This week was another tough one to start with. The snow definitely is making things much harder. No only some of my runs are somewhat inefficient running, I am putting a lot more stress on my hips and everything else when running in packed snow due to poor footing.In addition, I also got a little sick in the middle of the week but was able to shake it out by end of Saturday. I was supposed to race a Super Sunday 10k on Sunday, but it now has been postponed which means I will not be able to run it anymore. I am hoping to race either 3k or 5k at Valentine depending on which race has a more competitive field. If the fields are not strong enough for me to have a chance to PR, then I will scratch and save my efforts.

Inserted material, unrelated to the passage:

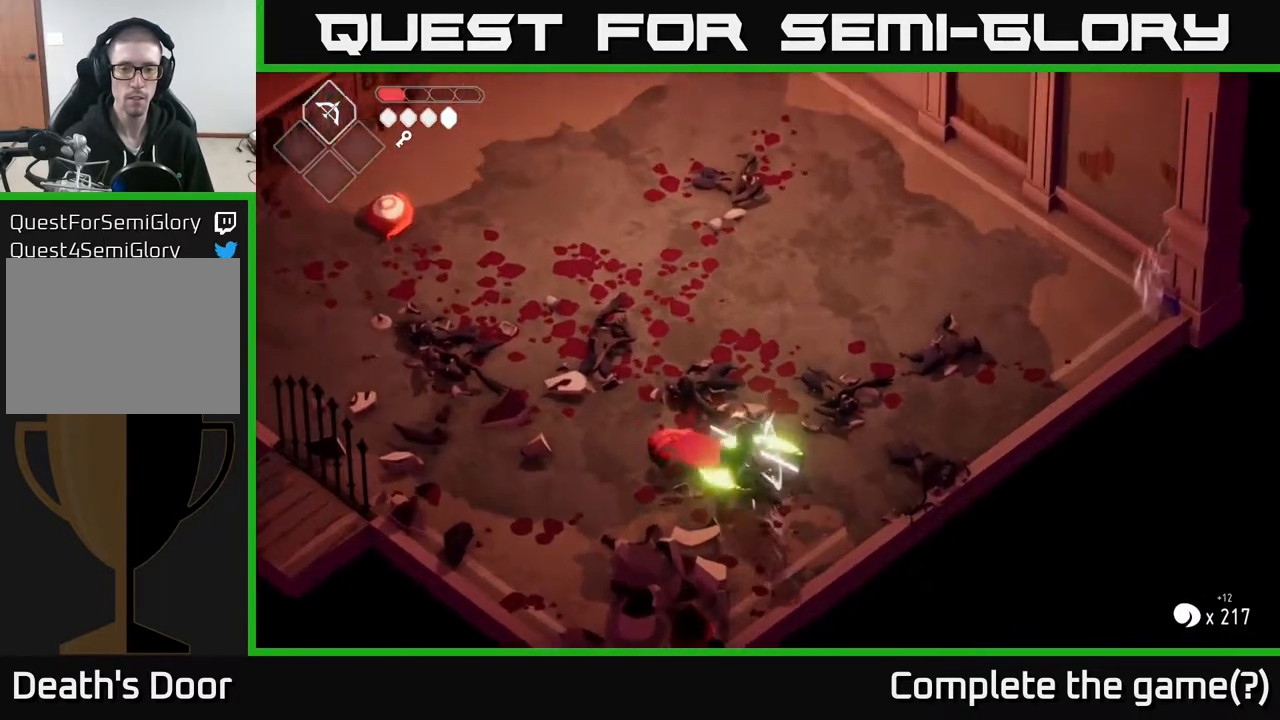
{"buttons": [], "left_stick": "up-left", "right_stick": "center", "events": [[17, "left_stick", "center"], [217, "left_stick", "up-left"]]}
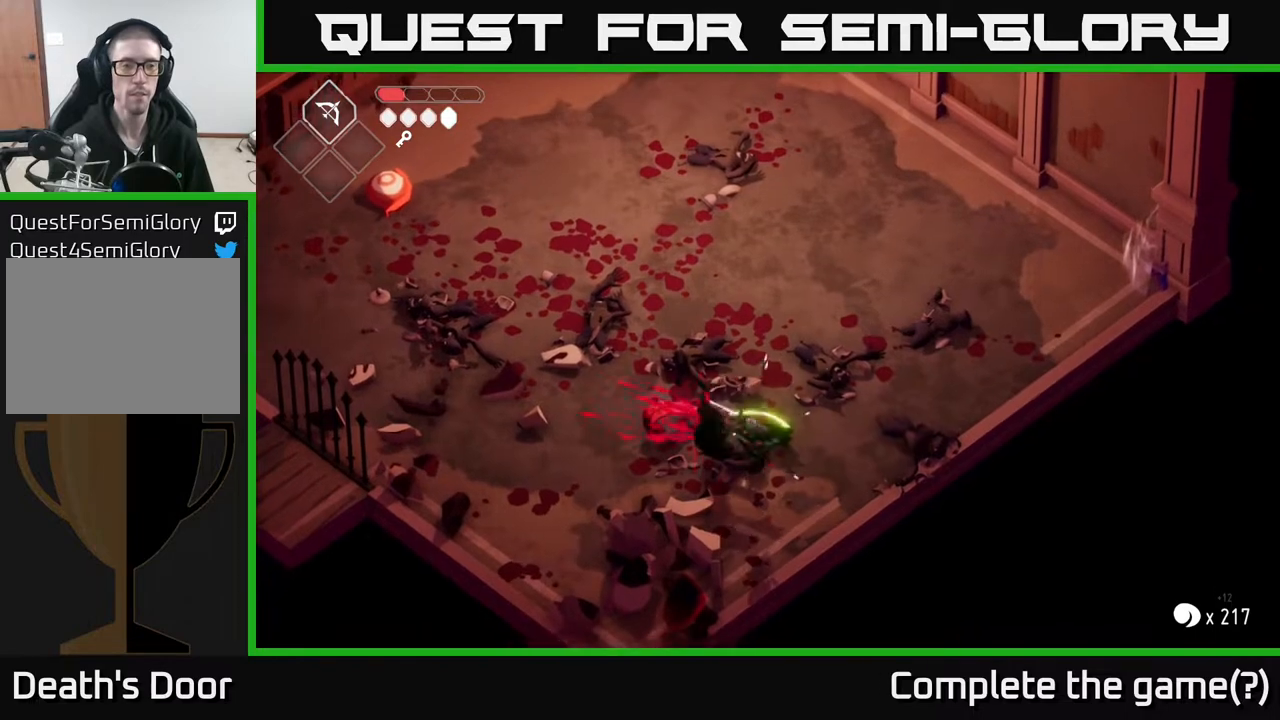
{"buttons": [], "left_stick": "left", "right_stick": "center", "events": [[83, "A", "down"], [267, "A", "up"], [300, "left_stick", "center"], [450, "left_stick", "left"]]}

Anyways, now turning my attention to the marathon. After finishing fall xc, I started the 16 week training for the marathon. The 16 is actually more like 2 eight-week windows. The first 8 weeks have been focused on getting me back on the track, meaning bringing my flexibility back, improving my turnover and getting my hips stronger through use of hurdle drills. Now on Feb 14, the next 8 week window will start in which I will be doing 6 weeks of marathon specific work (a lot of tempos at and below MP) and then 2 weeks of taper. I think I feel fit enough to be able to handle the work ahead, but its still going to be a mental challenge since it is my first time doing these type of training. I like challenges though. Some workouts I've been itching to do, but have been patiently waiting for the right time. The right time is now arriving (and very quick!). I will keep you all informed. Let me know if there is anything is specific you would like to know. As always, thanks for the support!



Comments

  1. Is there a specific reason for getting your hips stronger? (besides the principle of strengthening)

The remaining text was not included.